▸ **YOUR TASK**:
Find the line containing "X-177462Y-359294D01*" in the records below. Copy exactly that line and each one after it, ending at the line containing "X-198391Y-275362D01*", and nothing more.

▸ **DATA SHOWN**:
☆ ☆ ☆
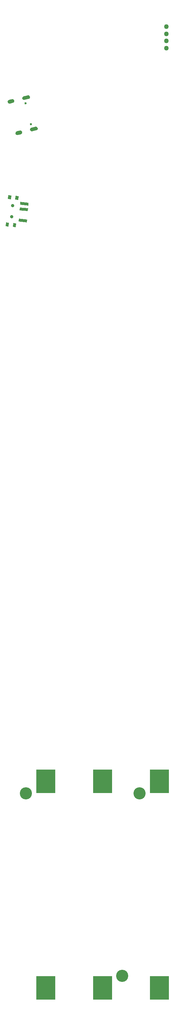
<source format=gbr>
G04 EAGLE Gerber RS-274X export*
G75*
%MOMM*%
%FSLAX34Y34*%
%LPD*%
%INSoldermask Bottom*%
%IPPOS*%
%AMOC8*
5,1,8,0,0,1.08239X$1,22.5*%
G01*
%ADD10R,2.209800X0.762000*%
%ADD11R,0.812800X0.990600*%
%ADD12C,0.900000*%
%ADD13C,1.270000*%
%ADD14C,0.600000*%
%ADD15R,5.080000X6.350000*%
%ADD16C,3.251200*%

G36*
X-189260Y-362101D02*
X-189260Y-362101D01*
X-189256Y-362106D01*
X-188146Y-361958D01*
X-188143Y-361955D01*
X-188141Y-361957D01*
X-177467Y-359296D01*
X-177465Y-359293D01*
X-177462Y-359294D01*
X-176413Y-358903D01*
X-176409Y-358896D01*
X-176403Y-358898D01*
X-175467Y-358284D01*
X-175464Y-358276D01*
X-175459Y-358277D01*
X-174683Y-357470D01*
X-174682Y-357461D01*
X-174676Y-357461D01*
X-174099Y-356501D01*
X-174100Y-356493D01*
X-174095Y-356491D01*
X-173746Y-355427D01*
X-173748Y-355423D01*
X-173745Y-355421D01*
X-173747Y-355418D01*
X-173744Y-355416D01*
X-173641Y-354301D01*
X-173645Y-354294D01*
X-173641Y-354290D01*
X-173789Y-353180D01*
X-173794Y-353175D01*
X-173791Y-353170D01*
X-174168Y-352128D01*
X-174174Y-352123D01*
X-174172Y-352118D01*
X-174771Y-351185D01*
X-174779Y-351182D01*
X-174778Y-351176D01*
X-175570Y-350400D01*
X-175578Y-350399D01*
X-175579Y-350394D01*
X-176523Y-349813D01*
X-176531Y-349814D01*
X-176533Y-349808D01*
X-177583Y-349453D01*
X-177590Y-349455D01*
X-177593Y-349450D01*
X-178696Y-349337D01*
X-178703Y-349341D01*
X-178707Y-349337D01*
X-179807Y-349472D01*
X-179811Y-349475D01*
X-179813Y-349473D01*
X-190487Y-352134D01*
X-190489Y-352137D01*
X-190491Y-352136D01*
X-191555Y-352520D01*
X-191560Y-352527D01*
X-191565Y-352525D01*
X-192516Y-353136D01*
X-192519Y-353144D01*
X-192525Y-353143D01*
X-193317Y-353951D01*
X-193318Y-353959D01*
X-193323Y-353959D01*
X-193915Y-354923D01*
X-193915Y-354931D01*
X-193920Y-354933D01*
X-194283Y-356004D01*
X-194280Y-356012D01*
X-194285Y-356015D01*
X-194401Y-357140D01*
X-194396Y-357147D01*
X-194400Y-357151D01*
X-194263Y-358273D01*
X-194257Y-358279D01*
X-194260Y-358285D01*
X-193869Y-359334D01*
X-193862Y-359338D01*
X-193864Y-359344D01*
X-193250Y-360280D01*
X-193242Y-360282D01*
X-193243Y-360288D01*
X-192435Y-361064D01*
X-192427Y-361065D01*
X-192426Y-361070D01*
X-191467Y-361647D01*
X-191459Y-361646D01*
X-191457Y-361652D01*
X-190393Y-362000D01*
X-190385Y-361998D01*
X-190382Y-362003D01*
X-189267Y-362106D01*
X-189260Y-362101D01*
G37*
G36*
X-210186Y-278171D02*
X-210186Y-278171D01*
X-210182Y-278175D01*
X-209072Y-278027D01*
X-209069Y-278024D01*
X-209067Y-278026D01*
X-198394Y-275365D01*
X-198391Y-275362D01*
X-198388Y-275364D01*
X-197339Y-274973D01*
X-197335Y-274966D01*
X-197329Y-274968D01*
X-196393Y-274353D01*
X-196391Y-274346D01*
X-196385Y-274346D01*
X-195609Y-273539D01*
X-195608Y-273531D01*
X-195602Y-273530D01*
X-195026Y-272570D01*
X-195027Y-272562D01*
X-195021Y-272560D01*
X-194672Y-271496D01*
X-194674Y-271492D01*
X-194672Y-271491D01*
X-194674Y-271488D01*
X-194670Y-271486D01*
X-194567Y-270371D01*
X-194571Y-270364D01*
X-194567Y-270360D01*
X-194715Y-269250D01*
X-194721Y-269244D01*
X-194718Y-269239D01*
X-195108Y-268190D01*
X-195115Y-268186D01*
X-195113Y-268180D01*
X-195728Y-267244D01*
X-195736Y-267241D01*
X-195735Y-267236D01*
X-196542Y-266460D01*
X-196550Y-266459D01*
X-196551Y-266453D01*
X-197511Y-265877D01*
X-197519Y-265877D01*
X-197521Y-265872D01*
X-198585Y-265523D01*
X-198592Y-265526D01*
X-198595Y-265521D01*
X-199710Y-265418D01*
X-199713Y-265420D01*
X-199720Y-265420D01*
X-199721Y-265418D01*
X-200831Y-265566D01*
X-200833Y-265567D01*
X-200835Y-265568D01*
X-200837Y-265567D01*
X-211510Y-268228D01*
X-211513Y-268231D01*
X-211515Y-268230D01*
X-212564Y-268620D01*
X-212569Y-268627D01*
X-212574Y-268625D01*
X-213510Y-269240D01*
X-213513Y-269247D01*
X-213519Y-269247D01*
X-214294Y-270054D01*
X-214295Y-270062D01*
X-214301Y-270063D01*
X-214878Y-271023D01*
X-214877Y-271031D01*
X-214882Y-271033D01*
X-215231Y-272097D01*
X-215229Y-272102D01*
X-215232Y-272104D01*
X-215231Y-272106D01*
X-215233Y-272107D01*
X-215336Y-273222D01*
X-215332Y-273229D01*
X-215336Y-273233D01*
X-215189Y-274343D01*
X-215183Y-274349D01*
X-215186Y-274354D01*
X-214795Y-275403D01*
X-214788Y-275408D01*
X-214790Y-275413D01*
X-214176Y-276349D01*
X-214168Y-276352D01*
X-214169Y-276357D01*
X-213361Y-277133D01*
X-213353Y-277134D01*
X-213353Y-277140D01*
X-212393Y-277717D01*
X-212385Y-277716D01*
X-212383Y-277721D01*
X-211319Y-278070D01*
X-211311Y-278067D01*
X-211308Y-278072D01*
X-210193Y-278175D01*
X-210186Y-278171D01*
G37*
G36*
X-249192Y-287896D02*
X-249192Y-287896D01*
X-249188Y-287900D01*
X-248078Y-287753D01*
X-248075Y-287750D01*
X-248073Y-287752D01*
X-240310Y-285816D01*
X-240308Y-285813D01*
X-240305Y-285815D01*
X-239256Y-285424D01*
X-239252Y-285417D01*
X-239246Y-285419D01*
X-238310Y-284804D01*
X-238307Y-284797D01*
X-238302Y-284797D01*
X-237526Y-283990D01*
X-237525Y-283982D01*
X-237519Y-283981D01*
X-236943Y-283022D01*
X-236943Y-283013D01*
X-236938Y-283011D01*
X-236589Y-281948D01*
X-236592Y-281940D01*
X-236587Y-281937D01*
X-236484Y-280822D01*
X-236488Y-280815D01*
X-236484Y-280811D01*
X-236632Y-279701D01*
X-236637Y-279695D01*
X-236634Y-279690D01*
X-237025Y-278641D01*
X-237032Y-278637D01*
X-237030Y-278631D01*
X-237645Y-277695D01*
X-237652Y-277692D01*
X-237652Y-277687D01*
X-238459Y-276911D01*
X-238467Y-276910D01*
X-238468Y-276904D01*
X-239427Y-276328D01*
X-239436Y-276328D01*
X-239437Y-276323D01*
X-240501Y-275974D01*
X-240509Y-275977D01*
X-240512Y-275972D01*
X-241627Y-275869D01*
X-241634Y-275873D01*
X-241638Y-275869D01*
X-242748Y-276017D01*
X-242751Y-276020D01*
X-242753Y-276018D01*
X-250516Y-277953D01*
X-250518Y-277956D01*
X-250521Y-277955D01*
X-251570Y-278346D01*
X-251575Y-278353D01*
X-251580Y-278351D01*
X-252516Y-278965D01*
X-252519Y-278973D01*
X-252525Y-278972D01*
X-253300Y-279779D01*
X-253301Y-279788D01*
X-253307Y-279788D01*
X-253884Y-280748D01*
X-253883Y-280756D01*
X-253888Y-280758D01*
X-254237Y-281822D01*
X-254235Y-281827D01*
X-254238Y-281830D01*
X-254237Y-281831D01*
X-254239Y-281833D01*
X-254342Y-282948D01*
X-254338Y-282955D01*
X-254342Y-282959D01*
X-254195Y-284069D01*
X-254189Y-284074D01*
X-254192Y-284079D01*
X-253801Y-285128D01*
X-253794Y-285133D01*
X-253796Y-285138D01*
X-253182Y-286074D01*
X-253174Y-286077D01*
X-253175Y-286083D01*
X-252367Y-286858D01*
X-252359Y-286859D01*
X-252359Y-286865D01*
X-251399Y-287442D01*
X-251391Y-287441D01*
X-251389Y-287446D01*
X-250325Y-287795D01*
X-250317Y-287792D01*
X-250314Y-287797D01*
X-249199Y-287900D01*
X-249192Y-287896D01*
G37*
G36*
X-228266Y-371827D02*
X-228266Y-371827D01*
X-228262Y-371831D01*
X-227152Y-371683D01*
X-227149Y-371680D01*
X-227147Y-371682D01*
X-219384Y-369747D01*
X-219382Y-369744D01*
X-219379Y-369745D01*
X-218330Y-369354D01*
X-218325Y-369347D01*
X-218320Y-369349D01*
X-217384Y-368735D01*
X-217381Y-368727D01*
X-217375Y-368728D01*
X-216600Y-367921D01*
X-216599Y-367912D01*
X-216593Y-367912D01*
X-216016Y-366952D01*
X-216017Y-366944D01*
X-216012Y-366942D01*
X-215663Y-365878D01*
X-215666Y-365870D01*
X-215661Y-365867D01*
X-215558Y-364752D01*
X-215562Y-364745D01*
X-215558Y-364741D01*
X-215705Y-363631D01*
X-215711Y-363626D01*
X-215708Y-363621D01*
X-216099Y-362572D01*
X-216106Y-362567D01*
X-216104Y-362562D01*
X-216718Y-361626D01*
X-216726Y-361623D01*
X-216725Y-361617D01*
X-217533Y-360842D01*
X-217541Y-360841D01*
X-217541Y-360835D01*
X-218501Y-360258D01*
X-218509Y-360259D01*
X-218511Y-360254D01*
X-219575Y-359905D01*
X-219583Y-359908D01*
X-219586Y-359903D01*
X-220701Y-359800D01*
X-220708Y-359804D01*
X-220712Y-359800D01*
X-221822Y-359947D01*
X-221825Y-359950D01*
X-221827Y-359948D01*
X-229590Y-361884D01*
X-229592Y-361887D01*
X-229595Y-361885D01*
X-230644Y-362276D01*
X-230648Y-362283D01*
X-230654Y-362281D01*
X-231590Y-362896D01*
X-231593Y-362903D01*
X-231598Y-362903D01*
X-232374Y-363710D01*
X-232375Y-363718D01*
X-232381Y-363719D01*
X-232957Y-364678D01*
X-232957Y-364687D01*
X-232962Y-364689D01*
X-233311Y-365752D01*
X-233309Y-365758D01*
X-233312Y-365760D01*
X-233311Y-365762D01*
X-233313Y-365763D01*
X-233416Y-366878D01*
X-233412Y-366885D01*
X-233416Y-366889D01*
X-233268Y-367999D01*
X-233263Y-368005D01*
X-233266Y-368010D01*
X-232875Y-369059D01*
X-232868Y-369063D01*
X-232870Y-369069D01*
X-232255Y-370005D01*
X-232248Y-370008D01*
X-232248Y-370013D01*
X-231441Y-370789D01*
X-231433Y-370790D01*
X-231432Y-370796D01*
X-230473Y-371372D01*
X-230464Y-371372D01*
X-230463Y-371377D01*
X-229399Y-371726D01*
X-229391Y-371723D01*
X-229388Y-371728D01*
X-228273Y-371831D01*
X-228266Y-371827D01*
G37*
D10*
G36*
X-199046Y-560356D02*
X-221059Y-558430D01*
X-220394Y-550840D01*
X-198381Y-552766D01*
X-199046Y-560356D01*
G37*
G36*
X-200353Y-575299D02*
X-222366Y-573373D01*
X-221701Y-565783D01*
X-199688Y-567709D01*
X-200353Y-575299D01*
G37*
G36*
X-202968Y-605185D02*
X-224981Y-603259D01*
X-224316Y-595669D01*
X-202303Y-597595D01*
X-202968Y-605185D01*
G37*
D11*
G36*
X-251748Y-616118D02*
X-259844Y-615409D01*
X-258980Y-605542D01*
X-250884Y-606251D01*
X-251748Y-616118D01*
G37*
G36*
X-232522Y-617800D02*
X-240618Y-617091D01*
X-239754Y-607224D01*
X-231658Y-607933D01*
X-232522Y-617800D01*
G37*
G36*
X-245386Y-543396D02*
X-253482Y-542687D01*
X-252618Y-532820D01*
X-244522Y-533529D01*
X-245386Y-543396D01*
G37*
G36*
X-226160Y-545078D02*
X-234256Y-544369D01*
X-233392Y-534502D01*
X-225296Y-535211D01*
X-226160Y-545078D01*
G37*
D12*
X-243876Y-590239D03*
X-241264Y-560381D03*
D13*
X171450Y-139700D03*
X171450Y-120650D03*
X171450Y-101600D03*
X171450Y-82550D03*
D14*
X-206235Y-286906D03*
X-192252Y-342989D03*
D15*
X-152400Y-2099183D03*
X-152400Y-2650617D03*
D16*
X-205486Y-2130933D03*
D15*
X0Y-2650617D03*
X0Y-2099183D03*
D16*
X53086Y-2618867D03*
D15*
X152400Y-2099183D03*
X152400Y-2650617D03*
D16*
X99314Y-2130933D03*
M02*

</source>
☆ ☆ ☆
▸ **RESULT FOR THIS TASK**:
X-177462Y-359294D01*
X-176413Y-358903D01*
X-176409Y-358896D01*
X-176403Y-358898D01*
X-175467Y-358284D01*
X-175464Y-358276D01*
X-175459Y-358277D01*
X-174683Y-357470D01*
X-174682Y-357461D01*
X-174676Y-357461D01*
X-174099Y-356501D01*
X-174100Y-356493D01*
X-174095Y-356491D01*
X-173746Y-355427D01*
X-173748Y-355423D01*
X-173745Y-355421D01*
X-173747Y-355418D01*
X-173744Y-355416D01*
X-173641Y-354301D01*
X-173645Y-354294D01*
X-173641Y-354290D01*
X-173789Y-353180D01*
X-173794Y-353175D01*
X-173791Y-353170D01*
X-174168Y-352128D01*
X-174174Y-352123D01*
X-174172Y-352118D01*
X-174771Y-351185D01*
X-174779Y-351182D01*
X-174778Y-351176D01*
X-175570Y-350400D01*
X-175578Y-350399D01*
X-175579Y-350394D01*
X-176523Y-349813D01*
X-176531Y-349814D01*
X-176533Y-349808D01*
X-177583Y-349453D01*
X-177590Y-349455D01*
X-177593Y-349450D01*
X-178696Y-349337D01*
X-178703Y-349341D01*
X-178707Y-349337D01*
X-179807Y-349472D01*
X-179811Y-349475D01*
X-179813Y-349473D01*
X-190487Y-352134D01*
X-190489Y-352137D01*
X-190491Y-352136D01*
X-191555Y-352520D01*
X-191560Y-352527D01*
X-191565Y-352525D01*
X-192516Y-353136D01*
X-192519Y-353144D01*
X-192525Y-353143D01*
X-193317Y-353951D01*
X-193318Y-353959D01*
X-193323Y-353959D01*
X-193915Y-354923D01*
X-193915Y-354931D01*
X-193920Y-354933D01*
X-194283Y-356004D01*
X-194280Y-356012D01*
X-194285Y-356015D01*
X-194401Y-357140D01*
X-194396Y-357147D01*
X-194400Y-357151D01*
X-194263Y-358273D01*
X-194257Y-358279D01*
X-194260Y-358285D01*
X-193869Y-359334D01*
X-193862Y-359338D01*
X-193864Y-359344D01*
X-193250Y-360280D01*
X-193242Y-360282D01*
X-193243Y-360288D01*
X-192435Y-361064D01*
X-192427Y-361065D01*
X-192426Y-361070D01*
X-191467Y-361647D01*
X-191459Y-361646D01*
X-191457Y-361652D01*
X-190393Y-362000D01*
X-190385Y-361998D01*
X-190382Y-362003D01*
X-189267Y-362106D01*
X-189260Y-362101D01*
G37*
G36*
X-210186Y-278171D02*
X-210186Y-278171D01*
X-210182Y-278175D01*
X-209072Y-278027D01*
X-209069Y-278024D01*
X-209067Y-278026D01*
X-198394Y-275365D01*
X-198391Y-275362D01*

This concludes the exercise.